DIGITAL TRANSFORMATION OF CONTROL RISK MANAGEMENT PROCESSES IN THE MAGNETIC RESONANCE DIAGNOSTICS SYSTEM

Authors: Tankibayeva A., Kumargazhanova S., Azamatov B., Azamatova Zh.
IRSTI 20.53.19

Abstract. The article sets the main goal of improving the quality of medical care for the population with diseases of the musculoskeletal system, using the example of MRI diagnostics of the knee joint. MRI technology is systematically considered in the article as an integrated cyberspace of augmented reality containing physically measurable indicators and calculated virtual risk parameters. The medical care system in the research tasks is represented by a composition of a vertical integration vector and a horizontal vector. The vertical integration vector is a systemic hierarchical inter-level structure, an organizational and technical link with the lower operational and technological level. The organizational and technical criterion for the systemic quality of the vertical vector is proposed to use the level of digital maturity, which is a fuzzy composition of weighted support agents: technical support; information analytical support; mathematical support; metrological support; personnel support; software.

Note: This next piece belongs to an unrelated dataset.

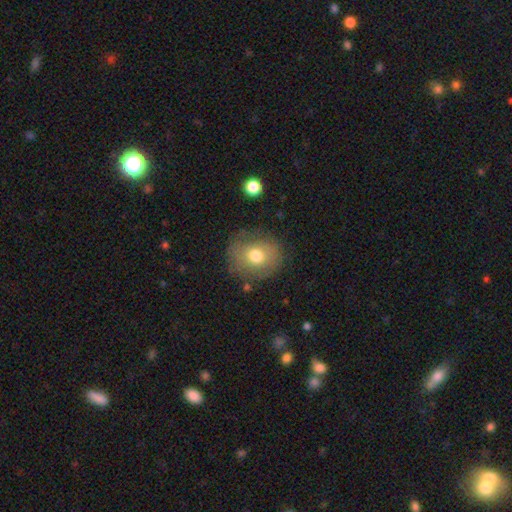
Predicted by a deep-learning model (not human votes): Smooth or featured? smooth (70%)
How rounded? round (72%)
Merging? none (75%)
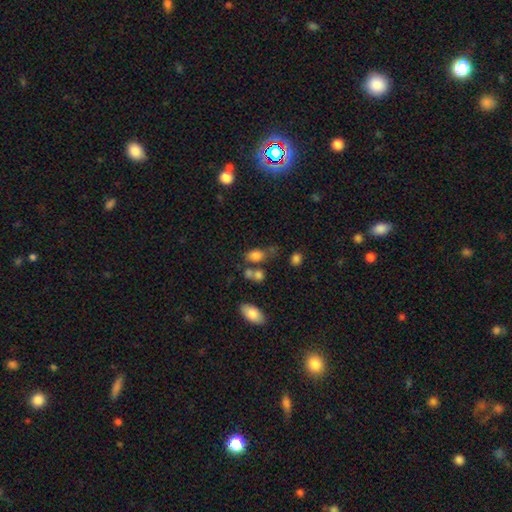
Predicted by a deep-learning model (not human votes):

For a quantitative assessment of the level of digital maturity, a model and an algorithm based on fuzzy principles have been developed. The horizontal operational and technological vector aggregates the procedures of mandatory clinical and laboratory examination and additional ones based on radiography and ultrasound diagnostics. The working technology at the lower system level is MRI diagnostics. At this level, the main scientific and practical attention is focused on the formalization of the processes of quantitative assessment of operational risks of control and making diagnostic decisions under conditions of parametric uncertainty of control agents. For this purpose, probabilistic, simulation, statistical models and expert approaches have been developed. The adequacy of theoretical hypotheses to practical results is assessed by computer modeling, for which software applications in the Python language have been developed.

Keywords: MRI technology, system, digital maturity, fuzziness, modeling, control risks.